実証実験が行われている東城地区は魚津市中心部の南東、車で20分ほどの距離にある純農業地帯の集落で、住民の多くは兼業農家である。昔から住民のまとまりがよい地区とのことで、集排事業に対しても早い時期に地区の同意が取れ、市で初めての農業集落排水事業として3年度に事業採択を受けて整備着手、5年11月に供用開始し、同年度で事業を終えている。処理人口380人、戸数84戸の計画で、約3.2kmの管路施設が敷設され、全線自然流下により各家庭から処理施設まで汚水が流入している。処理方式は連続流入間欠曝気法。

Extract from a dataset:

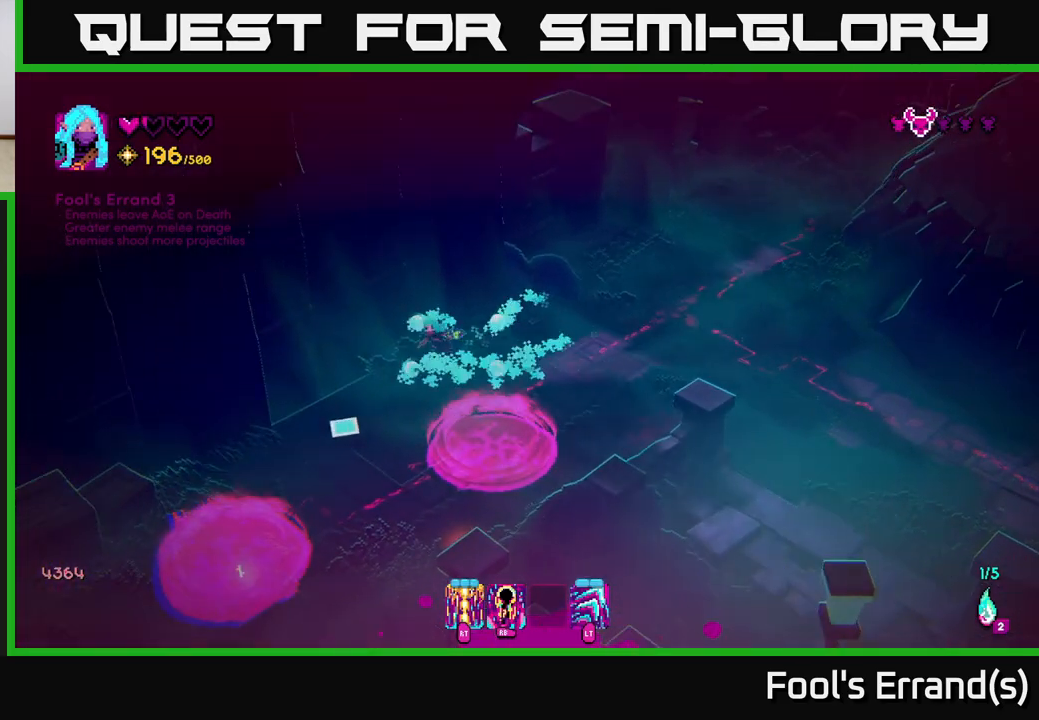
{"buttons": [], "left_stick": "down-right", "right_stick": "down", "events": [[83, "right_stick", "down"], [200, "left_stick", "down"], [317, "left_stick", "down-right"]]}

フィールド調査 ディスポーザ設置の実証実験現場を訪ねて

 同地区では今年3月、各家庭にディスポーザーを取り付け、台所から出る生ゴミをディスポーザーで砕いて集排施設に流し、ディスポーザー設置が集排施設にどのような影響を与えるかの調査を始めた。集排施設に及ぼす影響と同時に家庭ゴミに及ぼす影響も調査し、処理水質の変化や管路の詰まり具合、導入前後の各家庭から出される生ゴミの量および質の変化などを調べている。

 現地を見るにあたり、まず市の集排事業を所掌する産業振興部農林振興課を訪ね、農村整備係の寺沢利夫係長に話を聞いた。「我々は基本的には調査には一切タッチしていません。調査は農水省から委託された日本環境整備教育センター(日環教)が、地元の魚津清掃公社を通して行っています。我々が行ったのは、県からの調査の話があったことを東城地区の区長会で説明し、協力を要請したことくらいです。ディスポーザー設置についても、日環教と各家庭で直接やりとりして日時を決め、約1週間で全箇所に設置しました」、「魚津市の集排は現在、東城地区を含め3地区が供用開始しており、維持管理はすべて魚津清掃公社に委託しています。その間系で、今回の調査も公社が行うことになったのではないかと思います」と、この間の経緯を説明してくれた。

 東城地区内の76世帯のうち、生ゴミで堆肥を作っているなどの理由で設置を辞退した世帯を除き、68世帯に70台(一部集会所なども含む)のディスポーザーを設置した。ディスポーザーはアメリカのホワイトウエスティングハウス社製の、毎分2700回転の能力を持つ「WDS755Rモデル」を採用し、台所の流し台の下に取り付けた。ある家庭におじゃまして実際に生ゴミを砕いてみたが、想像していたよりも音は静かで、振動も特に気になるというようなことはなかった。かなりの量でも短時間に処理でき、今までのように生ゴミを取り除く手間を考えると、大変便利であるとの印象を受けた。ただし、ディスポーザーを作動させる場合は水を流さなければならないため、設置後は各家庭とも水道の使用料が平均して2~3割増えているとのことである。電気代は無視できるとして、魚津市の水道使用料は4人家族で月平均約4000円と、他都市に比べ若干高めのため、そのぶんランニングコストが多少気にかかる。しかし、一般的には電気、水道にかかるコスト増しはそれほど気にならないであろう。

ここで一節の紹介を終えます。